Hoy y siempre el hombre necesita salir de sí mismo para poder (parece una contradicción) entrar dentro de sí mismo…
Él sabe que el viaje más importante y decisivo es siempre el viaje interior.
La peregrinación te recuerda lo fundamental, tu soledad ante la vida y ante la muerte, ante tus grandes amores y tus pequeñas miserias… Por eso, para hacer el camino no se necesitan demasiadas cosas.
Más bien, uno descubre tantas adherencias, tantas cosas acumuladas e inútiles para vivir y para amar.
Reflexionar sobre uno mismo no es fácil, no hay tiempo y sí demasiadas tentaciones para perderlo.

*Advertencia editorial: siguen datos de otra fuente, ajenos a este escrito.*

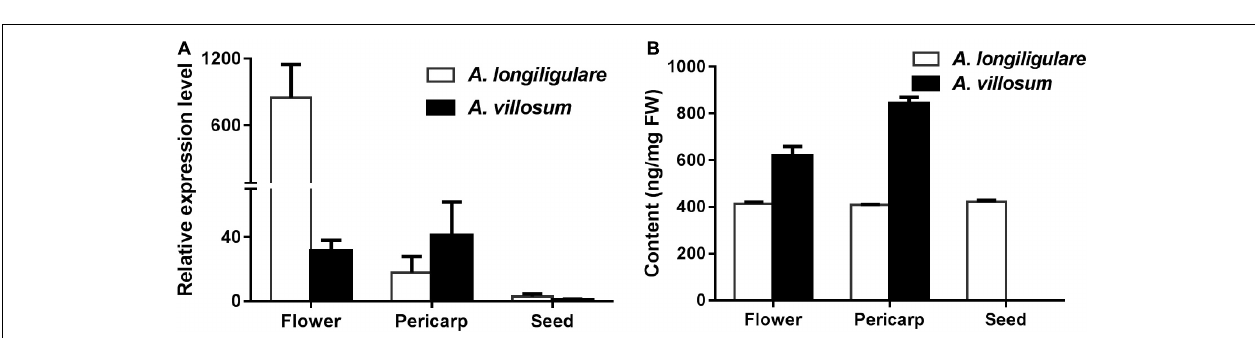
FIGURE 3 | Analysis of reaction products generated by recombinant protein AlTPS2 and AvTPS2 from GPP. (A) The GC-MS chromatogram of the monoterpenoid products generated by AlTPS2 and AvTPS2 protein and the linalool standard. (B) Mass spectra of peak 1 in the NIST17 library compared with the mass spectra of the linalool standard.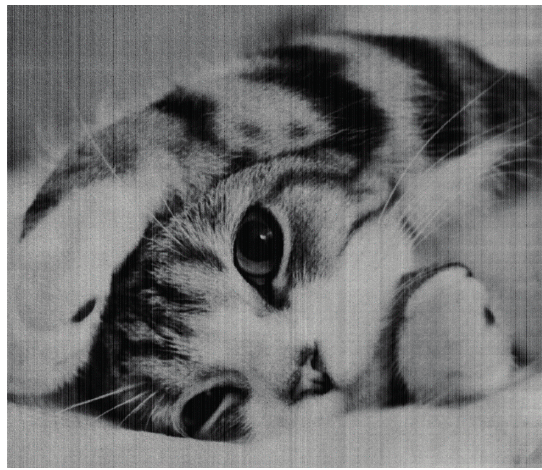
Figure 23. Sample image with 12-bit resolution.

Caminar no es buscar el misterio en lo ajeno, sino en lo propio. Y de lo propio también forma parte esta fe en que, al final del camino, encontraremos respuestas, consuelo y compasión.
Muchos somos los que sabemos que el mayor peligro es la alienación en un mundo masificado y sin sentido.
Caminar, caminar para saber y aprender a vivir con uno mismo, atento al sonido de los propios pasos y latidos. Sólo entonces uno descubre que no camina solo, que Dios camina al lado del hombre, peregrino de sus propias entrañas.
Precisamente si algo logra El Cisne (Santiago, Roma, Jerusalén) es hacernos entrañables, devolviéndonos el deseo de la inocencia perdida o hipotecada. Los peregrinos de El Cisne (y de cualquier lugar santo o laico) calman la propia vida y renuevan el compromiso de vivir y de hacer frente a la dificultad.
En lo alto de El Cisne está ella, mediadora entre la tierra y el cielo. Sólo falta dar un paso para tocar el misterio.
Muchos, a los pies de la Virgen, abren el corazón y descubren que dejarse tocar por el amor compasivo es suficiente. Y ese es el gran milagro.
Como buen gallego, vuelvo los ojos a Santiago de Compostela, meta de mil esperanzas, y recuerdo las palabras del viejo médico humanista Hieronymus Munzer: “Aquí estoy, solo por la fe, que salva a los hombres”.